Anchorage, tanto fumo e niente arrosto?
Tra i tanti vertici delle due superpotenze nucleari, quello di Anchorage certamente lascerà la traccia come il più indecifrabile. Lo è stato fin dalle premesse: Trump col suo erratico atteggiamento, inizialmente ha dato credito all’autorevolezza che Putin gli aveva riservato come interlocutore facendo temere un’intesa a spese dell’Ucraina e dell’Europa. Vedendo la compattezza europea e la risolutezza della NATO a non cedere alla minaccia russa, aveva annunziato quale condizione per impostare un dialogo con Mosca la immediata sospensione degli attacchi contro l’Ucraina.
Poi, nell’incontro di Ferragosto, le cose non si sono svolte secondo le premesse. Trump fin dalla stretta di mano iniziale ha ceduto al fascino dell’uomo forte cui ha tributato pure un applauso mentre scendeva dalla scaletta dell’aereo e alla fine ha dato a intendere che è necessario parlare con Zelensky per convincerlo a ridimensionare le sue aspettative e a cessare il fuoco.
Una conferenza stampa congiunta finale – che in condizioni normali avrebbe significato una concreta comunanza di vedute – ha solo alimentato ancora più dubbi e interrogativi. Accanto al clima amichevole con cui i due si sono e rivolti l’uno all’altro e la sorprendente decisione di fare esordire l’ospite davanti alla stampa per illustrare da protagonista l’esito dell’incontro, rimangono alcune vaghe intenzioni.
Tra esse quella di continuare il dialogo approfondendolo per eliminare i rimanenti disaccordi (quali?) al fine di spianare la strada per un’intesa che assicuri la pace. Trump ha anche detto che “c’è un’altra grande cosa” (quale?) che ha impedito l’accordo. Qualche chiarimento potrà giungere a breve poiché Zelensky è stato “convocato” alla Casa Bianca.

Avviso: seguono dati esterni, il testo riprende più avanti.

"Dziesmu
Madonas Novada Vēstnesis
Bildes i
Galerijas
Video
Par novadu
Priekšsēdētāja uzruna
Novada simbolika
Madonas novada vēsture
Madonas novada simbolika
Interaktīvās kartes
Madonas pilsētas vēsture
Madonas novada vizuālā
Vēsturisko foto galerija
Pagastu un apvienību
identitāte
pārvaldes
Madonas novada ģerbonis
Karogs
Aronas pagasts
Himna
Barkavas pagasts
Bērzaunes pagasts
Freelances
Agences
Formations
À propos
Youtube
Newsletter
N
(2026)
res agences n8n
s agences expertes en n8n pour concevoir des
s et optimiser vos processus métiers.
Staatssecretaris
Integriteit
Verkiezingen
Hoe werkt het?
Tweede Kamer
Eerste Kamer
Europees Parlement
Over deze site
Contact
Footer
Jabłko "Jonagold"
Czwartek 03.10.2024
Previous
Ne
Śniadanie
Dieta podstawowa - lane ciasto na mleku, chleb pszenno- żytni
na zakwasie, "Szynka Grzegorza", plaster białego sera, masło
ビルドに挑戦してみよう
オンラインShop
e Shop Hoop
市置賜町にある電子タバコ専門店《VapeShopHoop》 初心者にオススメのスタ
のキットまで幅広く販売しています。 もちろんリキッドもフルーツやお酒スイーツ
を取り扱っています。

Ma la realtà è che il quadro è estremamente complesso: da anni l’impianto di sicurezza europeo e atlantico è oggetto di attenzione, poiché l’ormai cinquantennale Accordo di Helsinki necessita una revisione alle fondamenta. Quello che fu il patto di allora – garanzia dei confini ad ovest in cambio di rispetto dei diritti umani ad est – ha segnato un tempo che non è più l’attuale.

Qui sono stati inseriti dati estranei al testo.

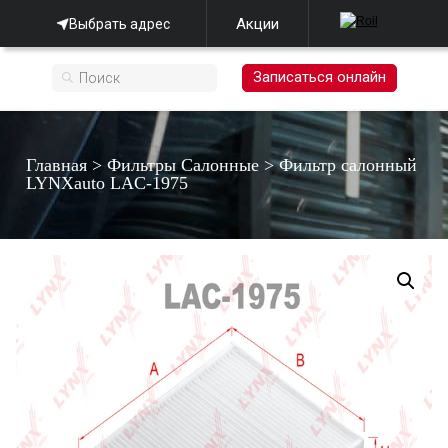
Акции
Выбрать адрес
Записаться онлайн
Главная
>
Фильтры Салонные
>
Фильтр салонный
LYNXauto LAC-1975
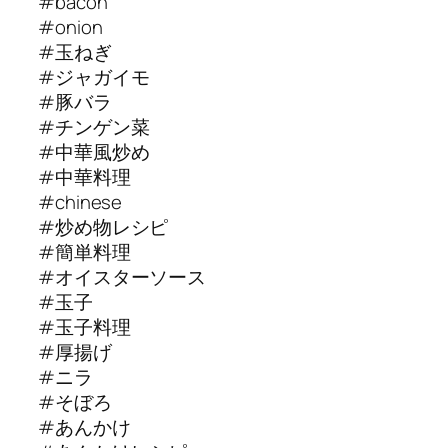
#bacon
#onion
#玉ねぎ
#ジャガイモ
#豚バラ
#チンゲン菜
#中華風炒め
#中華料理
#chinese
#炒め物レシピ
#簡単料理
#オイスターソース
#玉子
#玉子料理
#厚揚げ
#ニラ
#そぼろ
#あんかけ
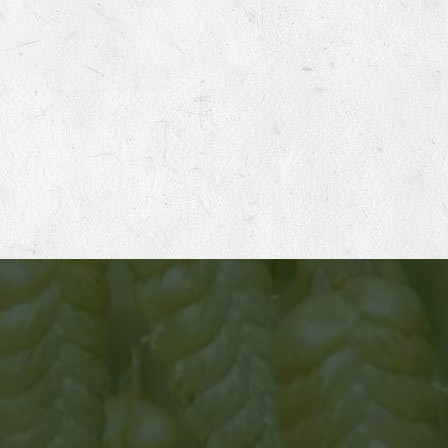
ATELIER 1
Mise en place des productions de semences
Germinance travaille avec un réseau d’une cinquantaine
de productrices et producteurs français en agriculture
biologique, sur des petites fermes à taille humaine. Chaque
hiver nous établissons en concertation avec eux le
planning de nos productions pour les 2 années à venir.
Nous adaptons notre demande selon leurs souhaits et
leurs possibilités. Nous privilégions une relation d’égale à
égale, basée sur le respect, les échanges et l’entraide.
Nous visons une rémunération la plus élevée possible pour
leur travail afin de pérenniser leur ferme et d’améliorer leur
cadre de vie.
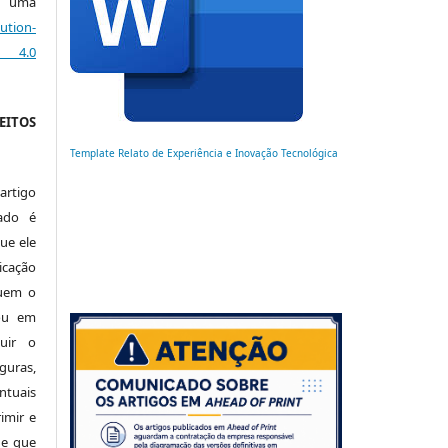
ob uma
ution-
s 4.0
EITOS
Template Relato de Experiência e Inovação Tecnológica
artigo
ado é
ue ele
cação
luem o
 ou em
buir o
uras,
tuais
imir e
de que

Se l’idea è quella di unire la comunità atlantica a un tavolo con la Russia che dia la certezza di un quadro di sicurezza cooperativo in cui nessuno neppure esprima l’intenzione di aggredire un altro Stato, è chiaro che si potranno disinnescare anche altri potenziali punti di crisi (Moldavia, Transnistria, Kaliningrad e chissà forse anche, Kosovo). Ma a Washington sarà necessario dimostrare una lucidità e una risolutezza che finora non abbiamo visto. Proprio all’Europa Trump dovrà dare assolutamente ascolto, altrimenti (come fu nel 2018 l’incontro con il dittatore nordcoreano Kim), l’incontro in Alaska si trasformerà di nuovo in una occasione per i despoti di accrescere le proprie ambizioni di potenza a scapito di qualunque vicino.